Relapsed/refractory multiple myeloma (RRMM) is entering a new era, with newer immunotherapies improving outcomes and expanding what is possible for patients. Current CAR T-cell therapies and bsAbs are improving the depth and durability of response, and the next wave of innovation is aimed at making treatment more effective, safer, and more accessible.

The treatment for RRMM has radically changed over the last 2 decades, particularly over the last 2 to 3 years. When I started working with patients with MM more than 25 years ago, the expected survival was 1 to 2 years after diagnosis. We really only had 1 or 2 treatments at that time. Yet here we are, 25 years later, with an expected survival upwards of 10 years and approximately 20 new treatment options available. So, this has really transformed the way we think about this disease, moving it closer and closer to becoming a chronic—if not even curable—disease.

In the realm of RRMM, there has been an explosion of immunotherapy treatment options. Historically, there were very few options for these patients; the expected survival was short, and very intense regimens were used. The initial options were primarily monoclonal antibodies, but, more recently, CAR T-cell therapies and bsAbs have become available that engage a patient’s own immune system and do not require extensive or intensive therapy sessions. These 2 classes of agents have not only provided deeper and more durable responses but also allowed patients to have a more functional quality of life. Furthermore, ADCs have increased the portfolio of immunotherapy.

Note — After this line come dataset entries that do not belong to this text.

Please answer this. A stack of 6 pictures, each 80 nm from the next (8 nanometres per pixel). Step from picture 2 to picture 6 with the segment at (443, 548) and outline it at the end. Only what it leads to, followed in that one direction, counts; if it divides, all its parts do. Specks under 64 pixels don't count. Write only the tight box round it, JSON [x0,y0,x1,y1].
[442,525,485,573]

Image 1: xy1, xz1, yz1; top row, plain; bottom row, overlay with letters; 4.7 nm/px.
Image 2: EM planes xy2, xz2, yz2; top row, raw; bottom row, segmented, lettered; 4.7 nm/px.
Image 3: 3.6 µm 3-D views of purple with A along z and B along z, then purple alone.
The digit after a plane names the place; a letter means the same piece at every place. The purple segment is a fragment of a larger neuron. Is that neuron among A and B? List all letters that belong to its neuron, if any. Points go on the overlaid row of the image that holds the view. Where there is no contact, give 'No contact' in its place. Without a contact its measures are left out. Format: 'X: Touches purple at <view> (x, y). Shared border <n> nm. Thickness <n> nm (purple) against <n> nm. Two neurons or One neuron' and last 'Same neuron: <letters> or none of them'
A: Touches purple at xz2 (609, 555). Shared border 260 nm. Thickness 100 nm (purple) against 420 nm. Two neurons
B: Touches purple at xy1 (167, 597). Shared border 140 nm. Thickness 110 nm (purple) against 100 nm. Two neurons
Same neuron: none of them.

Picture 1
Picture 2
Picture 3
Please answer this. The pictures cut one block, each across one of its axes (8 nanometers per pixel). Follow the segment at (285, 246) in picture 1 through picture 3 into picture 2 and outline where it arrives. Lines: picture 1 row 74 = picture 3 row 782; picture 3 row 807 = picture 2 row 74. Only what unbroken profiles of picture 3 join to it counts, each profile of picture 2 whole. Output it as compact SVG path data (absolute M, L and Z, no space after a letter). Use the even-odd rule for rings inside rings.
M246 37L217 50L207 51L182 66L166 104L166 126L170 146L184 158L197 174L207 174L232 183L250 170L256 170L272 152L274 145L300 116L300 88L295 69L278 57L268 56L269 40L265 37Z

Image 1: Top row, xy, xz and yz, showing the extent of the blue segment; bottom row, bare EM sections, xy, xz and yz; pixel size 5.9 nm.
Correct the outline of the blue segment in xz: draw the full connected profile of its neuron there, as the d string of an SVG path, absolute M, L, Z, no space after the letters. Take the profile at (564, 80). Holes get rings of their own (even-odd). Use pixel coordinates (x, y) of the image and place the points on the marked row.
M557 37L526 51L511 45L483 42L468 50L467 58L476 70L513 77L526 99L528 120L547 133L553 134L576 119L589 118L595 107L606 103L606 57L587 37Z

Of course, despite this incredible progress, many challenges remain. While current therapies are significantly more efficacious than those we have had in the past, MM remains incurable, and most patients eventually experience relapse or disease progression. CAR T-cell therapies and bsAbs also come with their own challenges, including novel toxicities such as cytokine release syndrome, neurological toxicities, and infections. ADCs also come with eye-related side effects. Although we have come a long way in improving these, treatment-related adverse events remain a significant challenge.

As we look beyond the targets that we are currently leveraging, novel antigen targets such as GPRC5D and FCRH5 may help overcome some of the efficacy limitations that we observe with current BCMA-directed therapies, including treatment resistance and disease relapse. We also continue to gain experience in mitigating and managing toxicities, and the next wave of immunotherapies currently in development is making safety a priority. However, several questions remain. Can we develop a safer CAR T-cell therapy that is just as effective? Can we advance in vivo CAR T-cell or allogeneic CAR T-cell approaches that help improve patient access? Can we develop antibodies with improved bispecific- or even trispecific-targeting activity with less off-target activity to enhance efficacy, reduce toxicity, lower infection risk, and reduce the overall treatment burden for patients with RRMM? These are the things that we are seeking to achieve as we evolve immunotherapy options in this space.

I think the take-home message is that the immunotherapies CAR T-cell therapy, bsAbs, and ADCs have dramatically improved the outcomes of patients with RRMM from an efficacy and safety standpoint, and they only stand to improve with continued research and development efforts.